In the second case the defending champions looked like they wanted to leave but knew it was, as a parent said to us recently when his son was dropped off a team, "uncool". At the time Leinster were unwilling participants in a fairground attraction. They were the sitting ducks and Saracens were the lads getting in the target practice. Until Jerome Garces would blow the final whistle the boys in blue were obliged to keep popping their heads up, knowing the only certainty was that they would get whacked. That’s the game.  Even when the clock goes into the red you have to keep playing, for to do otherwise is to concede you are beaten.

The circumstances at the end of the first half were, naturally enough, altogether different. Typically when a team – with the game in overtime – kick the ball out to end the half, they then run off at top speed as a sort of confirmation that they are in control. This is us getting to the changing room ASAP to fine tune what happens after the break.

In Leinster’s case there was a lot to be sorted at half time. In Cardiff in 2011, they had needed to patch up their scrum against a Saints pack that had been tearing great big holes in it. This time the story wasn’t as dramatic, but certainly there was an urgency around their need to generate some front-foot ball. They had been forced into a lot of static rugby that saw them getting pounded frequently when they carried.

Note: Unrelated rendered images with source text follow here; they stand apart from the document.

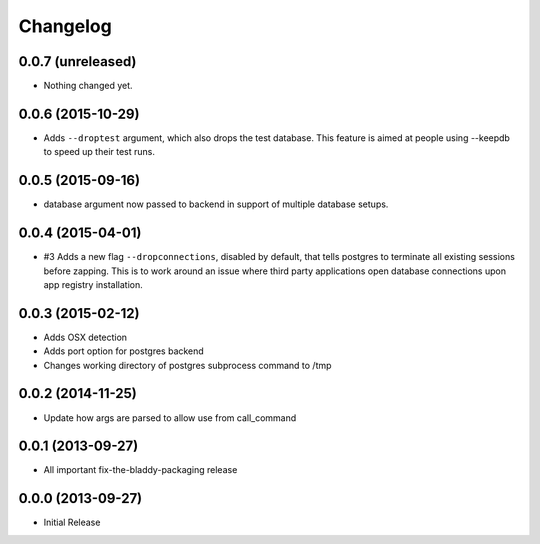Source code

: Changelog
=========

0.0.7 (unreleased)
------------------

- Nothing changed yet.


0.0.6 (2015-10-29)
------------------

- Adds ``--droptest`` argument, which also drops the test database. This
  feature is aimed at people using --keepdb to speed up their test runs.


0.0.5 (2015-09-16)
------------------

- database argument now passed to backend in support of multiple database 
  setups.


0.0.4 (2015-04-01)
------------------

- #3 Adds a new flag ``--dropconnections``, disabled by default, that tells
  postgres to terminate all existing sessions before zapping. This is to work
  around an issue where third party applications open database connections
  upon app registry installation.


0.0.3 (2015-02-12)
------------------

- Adds OSX detection
- Adds port option for postgres backend
- Changes working directory of postgres subprocess command to /tmp


0.0.2 (2014-11-25)
------------------

- Update how args are parsed to allow use from call_command


0.0.1 (2013-09-27)
------------------

- All important fix-the-bladdy-packaging release


0.0.0 (2013-09-27)
------------------

- Initial Release
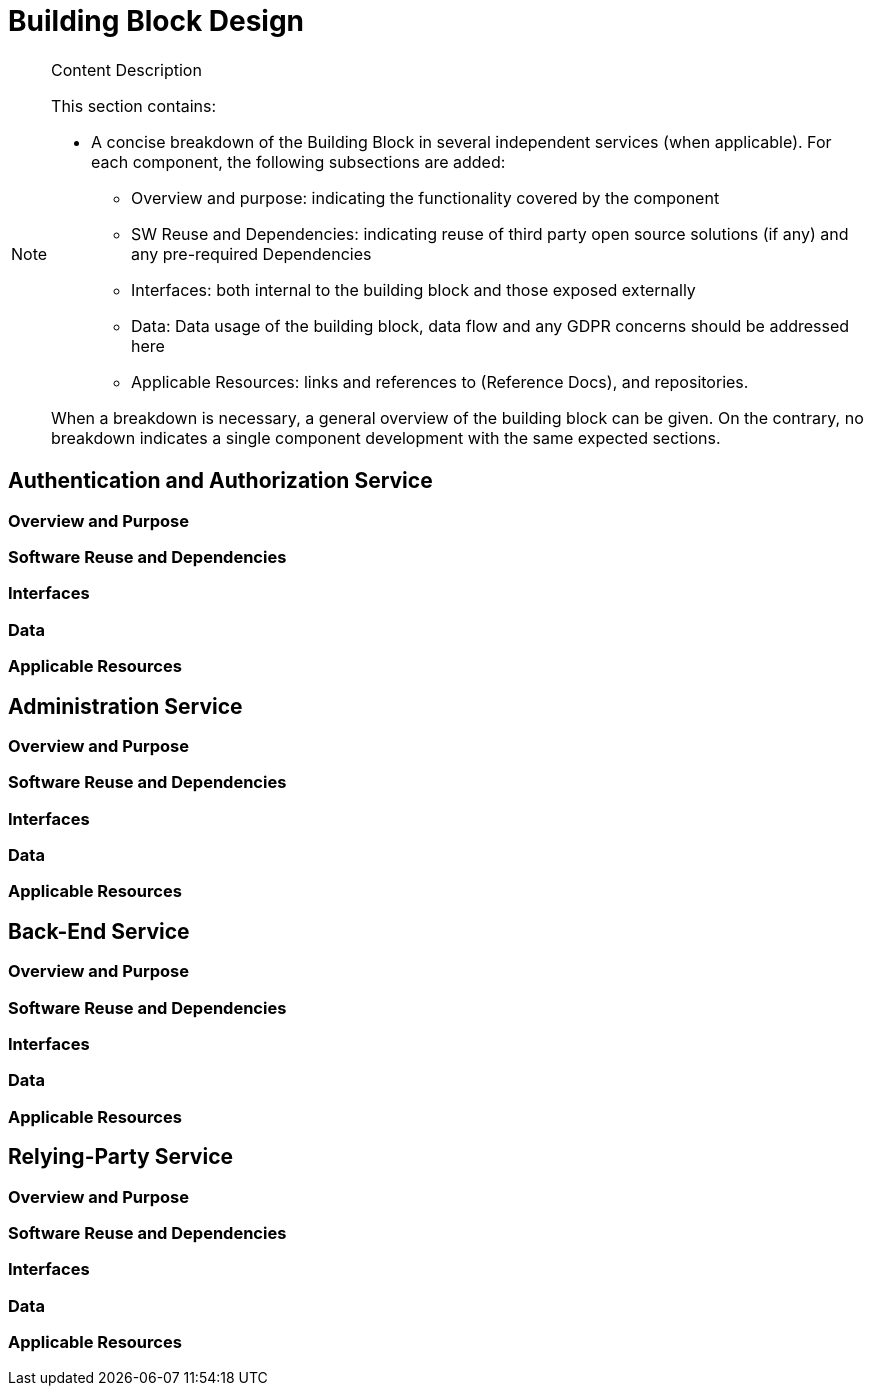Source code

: [[mainComponents]]
= Building Block Design

[NOTE]
.Content Description
================================
This section contains:

* A concise breakdown of the Building Block in several independent services (when applicable). For each component, the following subsections are added:
** Overview and purpose: indicating the functionality covered by the component
** SW Reuse and Dependencies: indicating reuse of third party open source solutions (if any) and any pre-required Dependencies
** Interfaces: both internal to the building block and those exposed externally
** Data: Data usage of the building block, data flow and any GDPR concerns should be addressed here
** Applicable Resources: links and references to (Reference Docs), and repositories.

When a breakdown is necessary, a general overview of the building block can be given. On the contrary, no breakdown indicates a single component development with the same expected sections.

================================

== Authentication and Authorization Service
=== Overview and Purpose
=== Software Reuse and Dependencies
=== Interfaces
=== Data
=== Applicable Resources

== Administration Service
=== Overview and Purpose
=== Software Reuse and Dependencies
=== Interfaces
=== Data
=== Applicable Resources

== Back-End Service
=== Overview and Purpose
=== Software Reuse and Dependencies
=== Interfaces
=== Data
=== Applicable Resources

== Relying-Party Service
=== Overview and Purpose
=== Software Reuse and Dependencies
=== Interfaces
=== Data
=== Applicable Resources
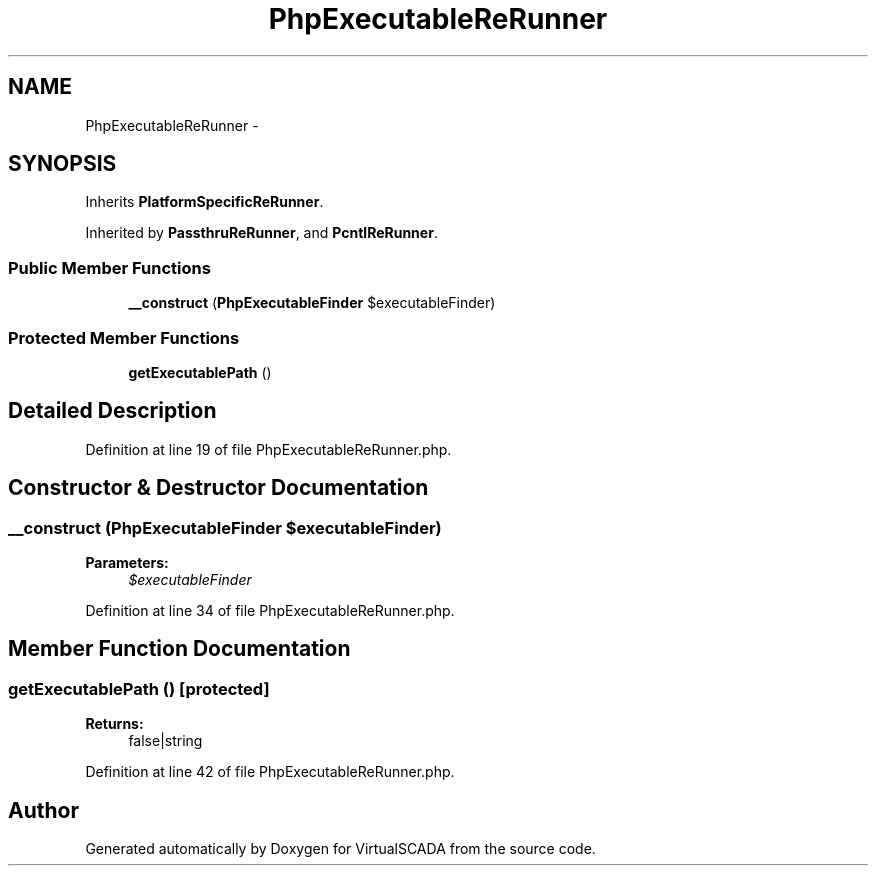 .TH "PhpExecutableReRunner" 3 "Tue Apr 14 2015" "Version 1.0" "VirtualSCADA" \" -*- nroff -*-
.ad l
.nh
.SH NAME
PhpExecutableReRunner \- 
.SH SYNOPSIS
.br
.PP
.PP
Inherits \fBPlatformSpecificReRunner\fP\&.
.PP
Inherited by \fBPassthruReRunner\fP, and \fBPcntlReRunner\fP\&.
.SS "Public Member Functions"

.in +1c
.ti -1c
.RI "\fB__construct\fP (\fBPhpExecutableFinder\fP $executableFinder)"
.br
.in -1c
.SS "Protected Member Functions"

.in +1c
.ti -1c
.RI "\fBgetExecutablePath\fP ()"
.br
.in -1c
.SH "Detailed Description"
.PP 
Definition at line 19 of file PhpExecutableReRunner\&.php\&.
.SH "Constructor & Destructor Documentation"
.PP 
.SS "__construct (\fBPhpExecutableFinder\fP $executableFinder)"

.PP
\fBParameters:\fP
.RS 4
\fI$executableFinder\fP 
.RE
.PP

.PP
Definition at line 34 of file PhpExecutableReRunner\&.php\&.
.SH "Member Function Documentation"
.PP 
.SS "getExecutablePath ()\fC [protected]\fP"

.PP
\fBReturns:\fP
.RS 4
false|string 
.RE
.PP

.PP
Definition at line 42 of file PhpExecutableReRunner\&.php\&.

.SH "Author"
.PP 
Generated automatically by Doxygen for VirtualSCADA from the source code\&.
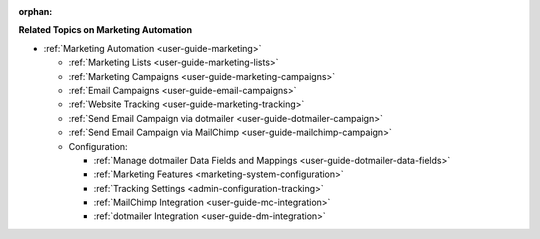 :orphan:

.. begin_include

**Related Topics on Marketing Automation**

* :ref:`Marketing Automation <user-guide-marketing>`

  * :ref:`Marketing Lists <user-guide-marketing-lists>`

  * :ref:`Marketing Campaigns <user-guide-marketing-campaigns>`

  * :ref:`Email Campaigns <user-guide-email-campaigns>`

  * :ref:`Website Tracking <user-guide-marketing-tracking>`

  * :ref:`Send Email Campaign via dotmailer <user-guide-dotmailer-campaign>`

  * :ref:`Send Email Campaign via MailChimp <user-guide-mailchimp-campaign>`

  * Configuration:

    * :ref:`Manage dotmailer Data Fields and Mappings <user-guide-dotmailer-data-fields>`

    * :ref:`Marketing Features <marketing-system-configuration>`

    * :ref:`Tracking Settings <admin-configuration-tracking>`

    * :ref:`MailChimp Integration <user-guide-mc-integration>`

    * :ref:`dotmailer Integration <user-guide-dm-integration>`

The good news was that they could carry out those running repairs from a position of relative strength. They were 10-3 ahead. True, the circumstances of Saracens’ three points had been painful – George Kruis won the bounty for the cleanest shot on Johnny Sexton – but when the Leinster captain went to restart the game there was just over half a minute to play, and, significantly, Maro Itoje had just returned from the sin bin.

Saracens’ exit off that restart had featured their standard box kick down the tramlines, with a typically good chase, but still Leinster regained possession, went one phase, and then Luke McGrath had the opportunity to kick it out. Instead he boxed it back. As Munster found to their cost in the semi-final, chasing kicks against Saracens means negotiating the slalom that is their escort service: the bodies they put between you and the ball to protect their receiver. They are very good at it. If you succumb to frustration and smash them en route, you’ll be penalised.

Leinster didn’t arrive in good enough shape to contest in the air, so Rob Kearney contested at the breakdown and was done by Garces, with encouragement from Sarries scrumhalf Ben Spencer. That handed control back to Saracens. And they kept it long enough to engineer the brilliant try by Sean Maitland. By the time Owen Farrell was squeezing over the conversion of that score there were exactly 44 minutes on the clock. And Leinster’s lead was gone. At that point they should have been indoors and well advanced with their analysis of what needed fixing.

The psychological impact of surrendering 10 points quick-time is significant. But Leinster are a champion team. Early in the second half they carved out an overlap that should have given them a score, but Garry Ringrose straightened and took contact instead of making the pass. They would never get close enough again.

Those two calls contributed hugely to the outcome. As did their lack of firepower off the bench. We don’t know how Saracens would have responded if they had trailed at the break – well, we have a fair idea – but they knew they had been allowed to change the shape of the game. And in the process pushed Leinster closer to the exit.